Popular: Paris, France
Alternative: Bucharest, Romania
Like London, Paris is high demand and high demand means high supply, and an increase in supply usually leads to places capitalising by hiking up prices. That’s exactly what’s happened in Paris, which is one of Europe’s most expensive cities. So, why not get more value for your money by visiting “Paris of the East,” Bucharest?
Romania’s capital city may not be held in regard as a traditional tourist destination, but it’s by far cheaper than Paris, despite displaying some of its own French flair. Bucharest got its nickname in the early 20th century not only for its elegant architecture, such as the Arcul de Triums (I’ll let you guess what that’s modelled on) and the buildings that line the street Calea Victorei, but also because locals greeted each other in French, wore the latest Paris fashions and would often travel to study in France’s capital.
Nowadays if you’re in Bucharest, you’ll be able to take advantage of its cracking selection of bars and restaurants (which enhance its reputation as a good city stag and hen parties), take a stroll in the beautiful Herastrau Park or be wowed by a tour of the Palace of the Parliament – the world’s third-largest administrative building.

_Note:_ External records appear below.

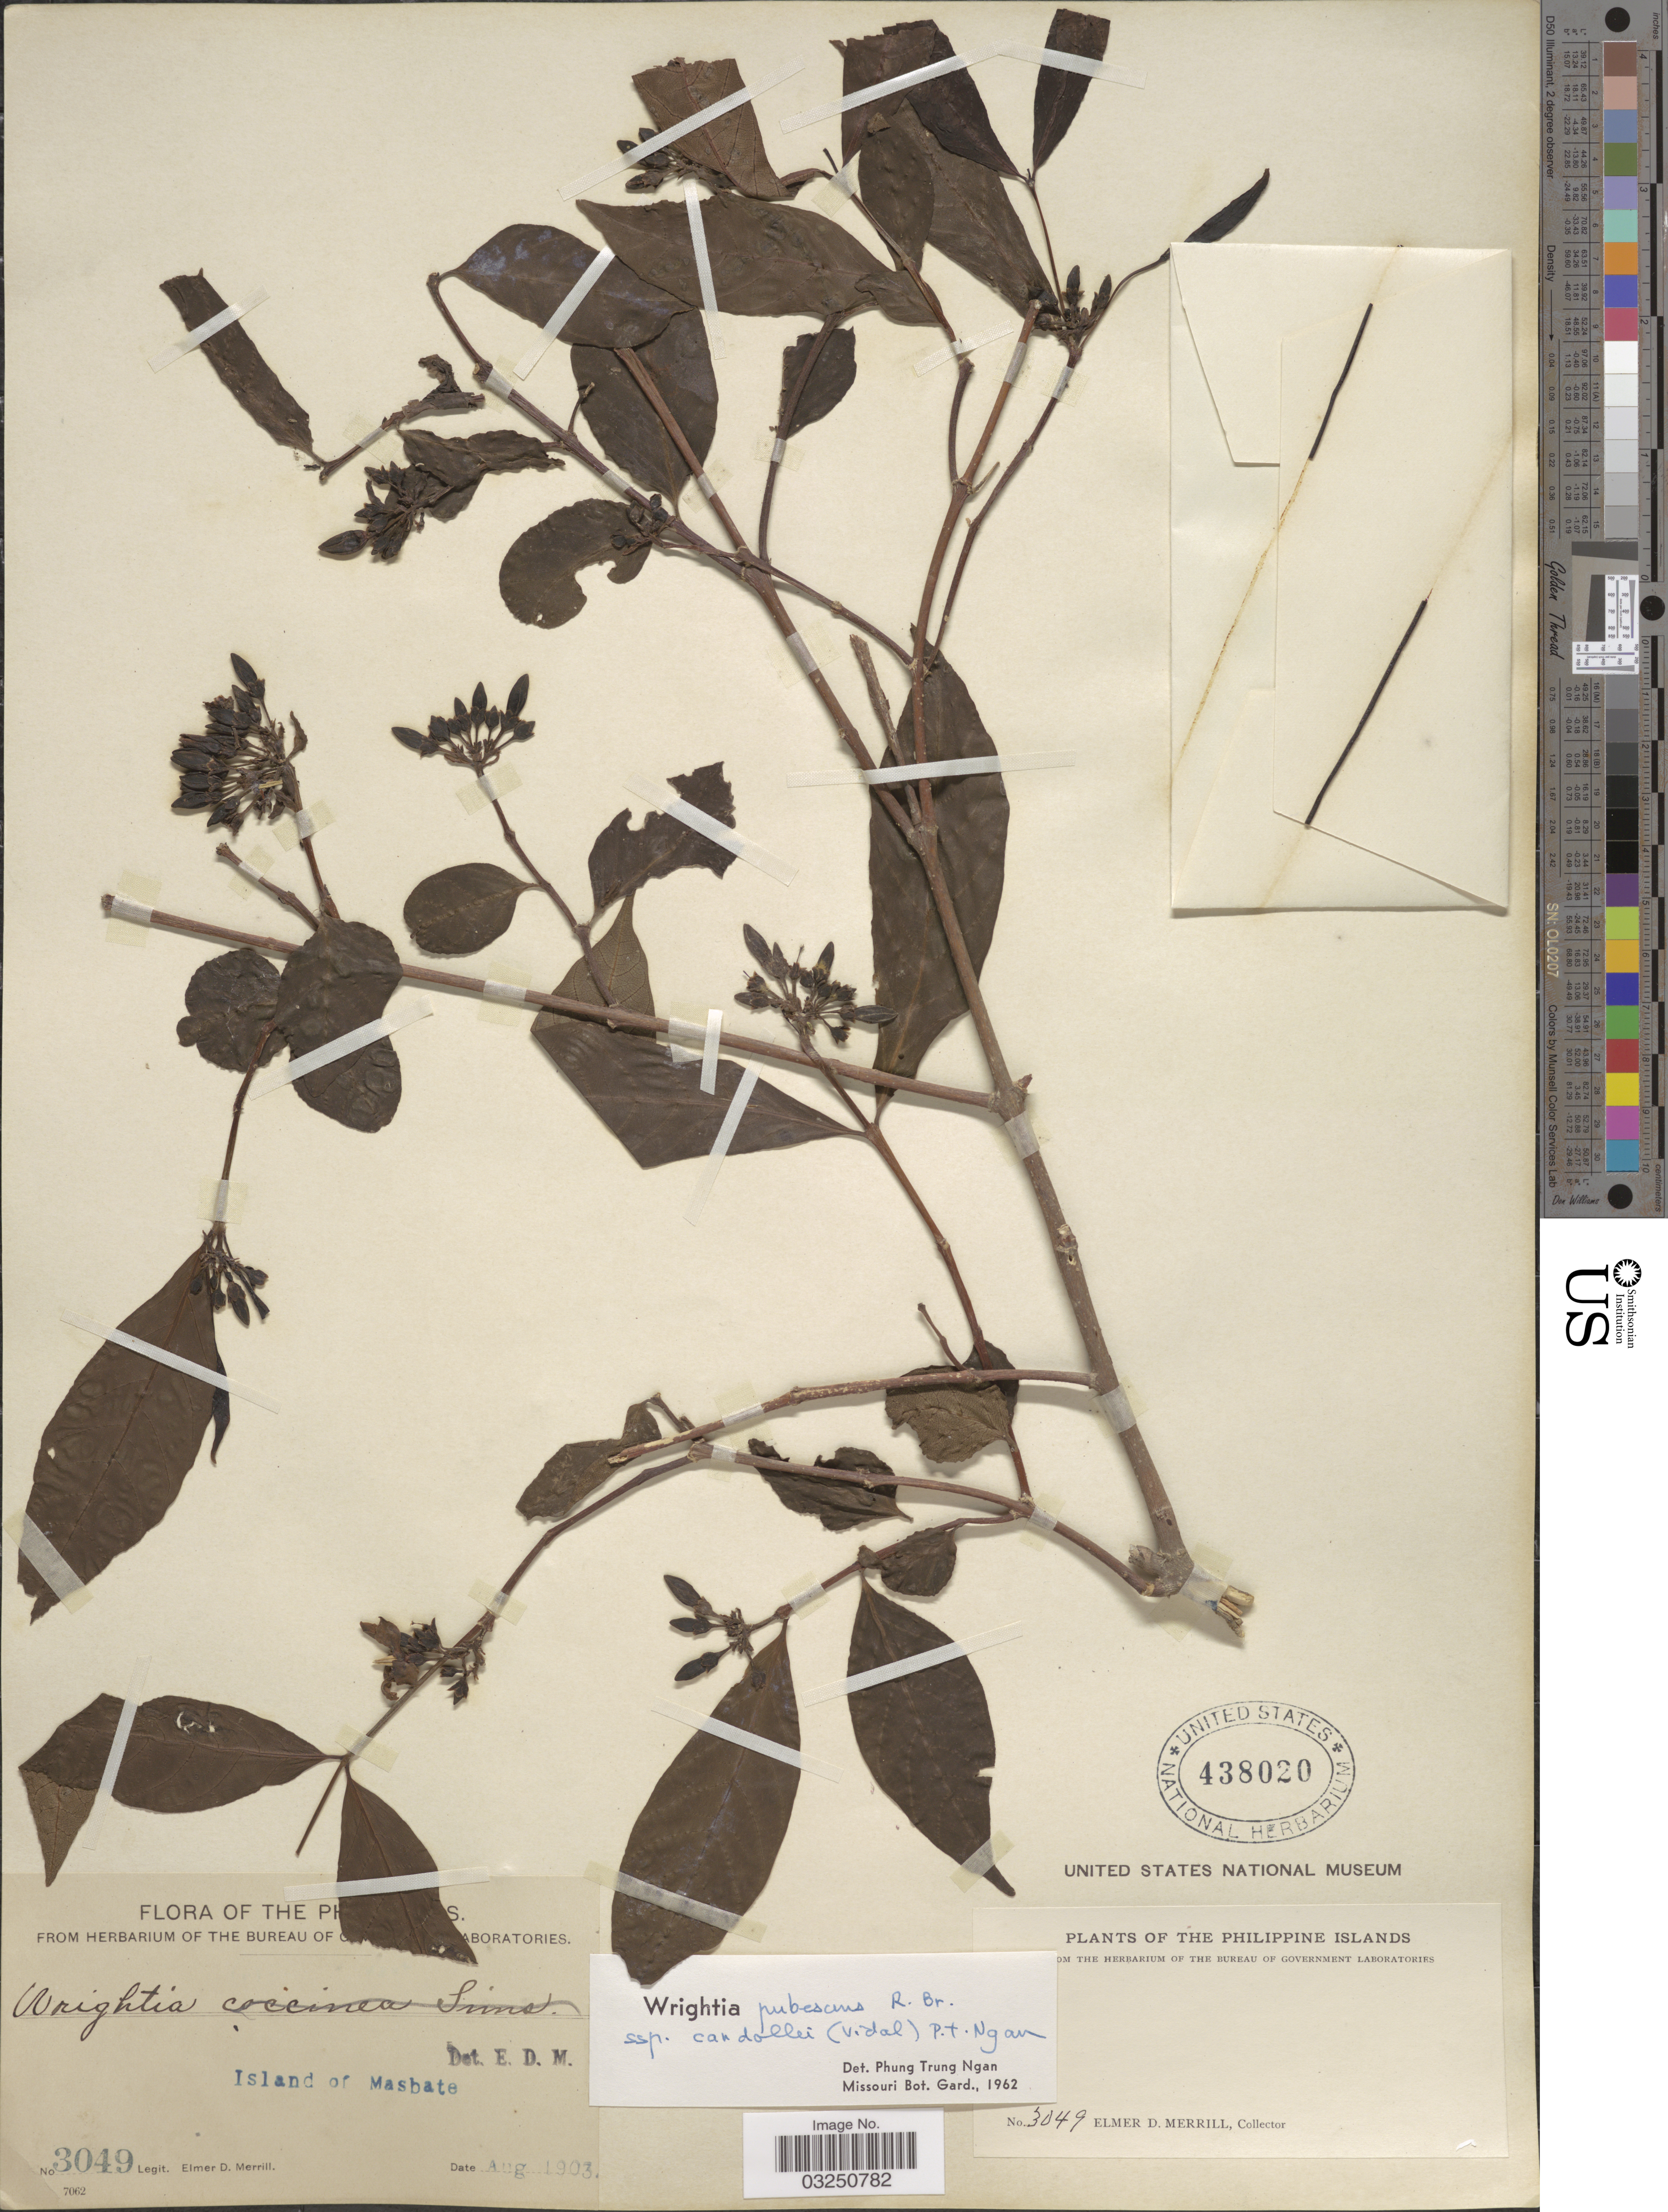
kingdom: Plantae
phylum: Tracheophyta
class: Magnoliopsida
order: Gentianales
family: Apocynaceae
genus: Wrightia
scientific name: Wrightia candollei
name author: Vidal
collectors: E. D. Merrill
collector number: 3049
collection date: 1903-08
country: Philippines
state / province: Bicol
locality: Island of Masbate.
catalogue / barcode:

Popular: Marrakesh, Morocco
Alternative: Tunis, Tunisia
Marrakesh is one of, if not the top tourist destination in northern Africa, and that’s no thanks in small part to the likes of easyJet and Ryanair operating several routes from Europe. While it is a cool city, offering interesting points of interest such as Jamaa el-Fnaa square, the medina, Majorelle Garden and Koutoubia Mosque, it’s loud, hectic and not the friendliest of places.
A couple of countries over you’ll find Tunis, just one letter shy of the country it’s capital of – Tunisia. Tunis has seen its fair share of visitors before, with a portion passing through the city’s airport to head to the country’s beach destinations, where a lot of its tourism centres. However, following a terrorist attack at one of those resorts, Sousse, in 2015, visitor numbers plummeted, airlines pulled routes and that section of the Tunisian economy virtually dissipated.
Only now are those cracks being paved over, and people are slowly starting to head back to Tunisia. But last year, when I saw the opportunity to fly to Tunis on a Friday night and return in the early hours of Monday morning, I just had to take it, and I was pleasantly surprised by what I found.
Much like Marrakesh, there are plenty of things to put on the itinerary including the Bardo Museum – which was also the scene of a terrorist attack in 2015 – the ruins at nearby Carthage and neighbourhoods such as Sidi Bou Said, which hug the Mediterranean coastline. There’s also Medina, home to the city’s markets.
Like the souks in Marrakesh, you’ll find plenty of souvenirs, clothing, handicrafts and food, except the traders are much more friendly and welcoming, as well as being far less obtrusive. It’s is a better experience, and you’re surrounded by locals rather than masses of fellow tourists.